- Directed by: Eva Cvijanović
- Based on: Ježeva kućica by Branko Ćopić
- Produced by: Vanja Andrijević Jelena Popović
- Starring: France Castel Rade Šerbedžija Kenneth Welsh
- Cinematography: Ivan Slipcevic
- Music by: Darko Rundek
- Production companies: Bonobostudio National Film Board of Canada
- Release date: 2017;
- Running time: 10 minutes
- Countries: Canada Croatia
- Language: English

= Hedgehog's Home =

Hedgehog's Home is a Canadian-Croatian short stop-motion animated film, directed by Bosnian Croat Eva Cvijanović and released in 2017. Based on a short children's story by Yugoslavian writer Branko Ćopić, the film's character is a hedgehog defending his home from a fox, a bear, a wolf and a wild boar. It is a co-production between Bonobostudio of Croatia and the National Film Board of Canada.

The film is narrated by Kenneth Welsh in English, France Castel in French and Rade Šerbedžija in Serbo-Croatian.

The film was a Canadian Screen Award nominee for Best Animated Short Film at the 6th Canadian Screen Awards, a Prix Iris nominee for Best Animated Film at the 20th Quebec Cinema Awards, and an Annie Award nominee for Best Animated Short Subject at the 45th Annie Awards.
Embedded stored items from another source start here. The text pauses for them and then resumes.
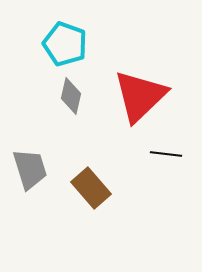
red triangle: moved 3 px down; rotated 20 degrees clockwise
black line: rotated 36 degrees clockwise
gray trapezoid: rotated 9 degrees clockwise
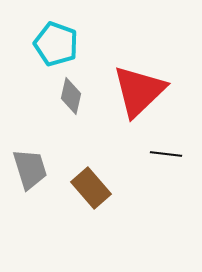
cyan pentagon: moved 9 px left
red triangle: moved 1 px left, 5 px up
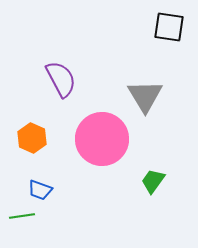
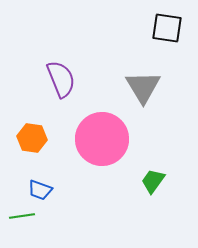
black square: moved 2 px left, 1 px down
purple semicircle: rotated 6 degrees clockwise
gray triangle: moved 2 px left, 9 px up
orange hexagon: rotated 16 degrees counterclockwise
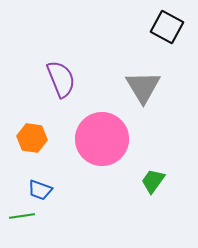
black square: moved 1 px up; rotated 20 degrees clockwise
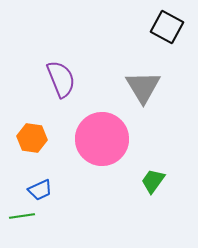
blue trapezoid: rotated 45 degrees counterclockwise
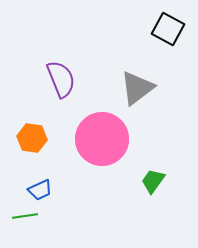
black square: moved 1 px right, 2 px down
gray triangle: moved 6 px left, 1 px down; rotated 24 degrees clockwise
green line: moved 3 px right
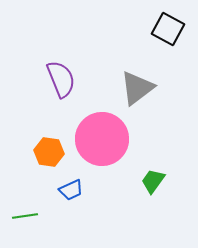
orange hexagon: moved 17 px right, 14 px down
blue trapezoid: moved 31 px right
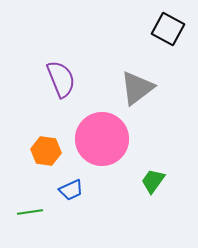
orange hexagon: moved 3 px left, 1 px up
green line: moved 5 px right, 4 px up
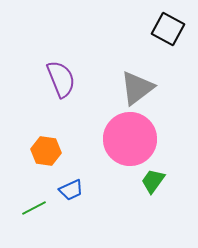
pink circle: moved 28 px right
green line: moved 4 px right, 4 px up; rotated 20 degrees counterclockwise
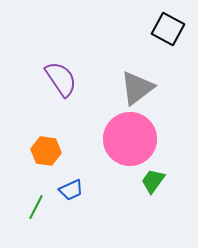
purple semicircle: rotated 12 degrees counterclockwise
green line: moved 2 px right, 1 px up; rotated 35 degrees counterclockwise
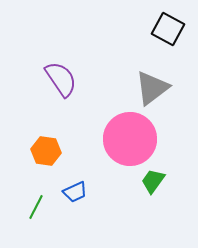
gray triangle: moved 15 px right
blue trapezoid: moved 4 px right, 2 px down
It was submitted to the 2018 Academy Awards for the Academy Award for Best Animated Short Film, but was not selected as a finalist.

The film was rated 4.8 out of 5 by Indie Shorts Mag and stated that Hedgehog’s Home is a film that'll appeal to a wide range of viewers, regardless of age. Straightforward and simple as the film is, plenty is up for interpretation and the story has much room to accommodate them.